Schulungen und technische Schutzmechanismen wie E-Mail-Filter und Antivirenlösungen mit KI-Unterstützung spielen hier eine zentrale Rolle. Zusammenfassend zeigt der Vorfall CVE-2025-2783, wie wichtig ein umfassendes und mehrstufiges Sicherheitskonzept ist, das sowohl auf technische als auch auf organisatorische Maßnahmen setzt. Nur durch eine Kombination aus Patch-Management, Nutzeraufklärung, Netzwerküberwachung und modernem Threat Intelligence lassen sich solche hochentwickelten Bedrohungen effektiv abwehren.
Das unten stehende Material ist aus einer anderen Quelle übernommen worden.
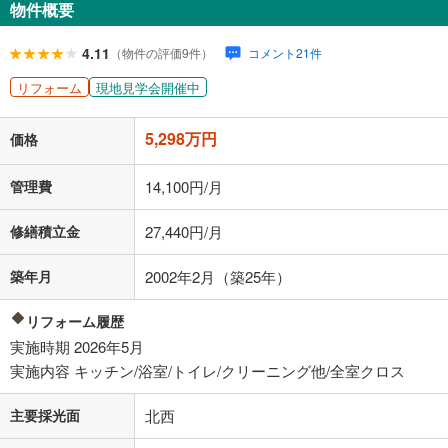
物件概要
179,068
円
/月
月々の返済額
閉じる
ローン返済額
137,528
円
（頭金比率
0
%
）
4.11
（物件の評価9件）
コメント21件
＋修繕積立金
27,440
円
＋管理費
14,100
円
リフォーム
現地見学会開催中
「金利」については、ご利用を予定されている金融機関等にご確認の
5,298万円
上、ご自身での入力をお願いいたします。初期設定で自動入力されてい
価格
る値は、実際の金融機関等における貸出金利とは何ら関係がなく、実際
の金融機関等における貸出金利を何ら保証するものではありません。返
管理費
14,100円/月
済方法「元利均等返済」にて算出しております。入力された金利を35年
適用した場合の計算結果を表示しています。
修繕積立金
27,440円/月
その他月額費用や、初期費用がかかります。ご注意ください。実際にお
借り入れの際は各金融機関等に、必ずご自身でご確認をお願いいたしま
す。
築年月
2002年2月（築25年）
条件によってお借り入れができないことがあります。
リフォーム履歴
不動産会社に購入相談をする
無料
実施時期 2026年5月
実施内容 キッチン/浴室/トイレ/クリーニング他/全室クロス
閉じる
主要採光面
北西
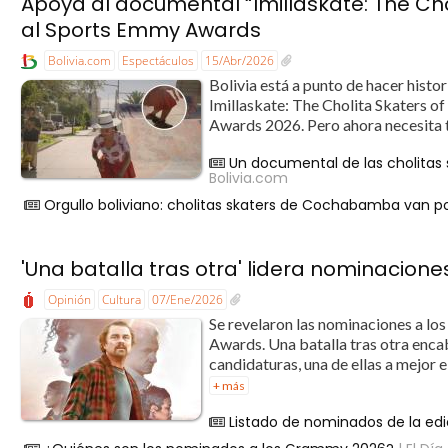
Apoya al documental “Imillaskate: The Cho
al Sports Emmy Awards
Bolivia.com
Espectáculos
15/Abr/2026
Bolivia está a punto de hacer histo
Imillaskate: The Cholita Skaters o
Awards 2026. Pero ahora necesita t
Un documental de las cholitas
Bolivia.com
Orgullo boliviano: cholitas skaters de Cochabamba van 
'Una batalla tras otra' lidera nominacione
Opinión
Cultura
07/Ene/2026
Se revelaron las nominaciones a l
Awards. Una batalla tras otra enca
candidaturas, una de ellas a mejor 
+ más
Listado de nominados de la ed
Die Cyberabwehr muss stetig an die sich wandelnden Taktiken der Angreifer angepasst werden, um den Schutz sensibler Daten und Systeme sicherzustellen. Die Enthüllungen um TaxOff und ihre Trinper-Backdoor sind ein weiterer Weckruf für Unternehmen und Behörden weltweit.
Die Ära von Cyberangriffen auf Basis von Zero-Day-Exploits verlangt nach erhöhter Wachsamkeit und Investitionen in Cybersicherheit. Nur so können digitale Infrastrukturen widerstandsfähig gegen eine wachsende Flut an Bedrohungen gemacht werden, die immer ausgefeilter und schwerer zu erkennen sind.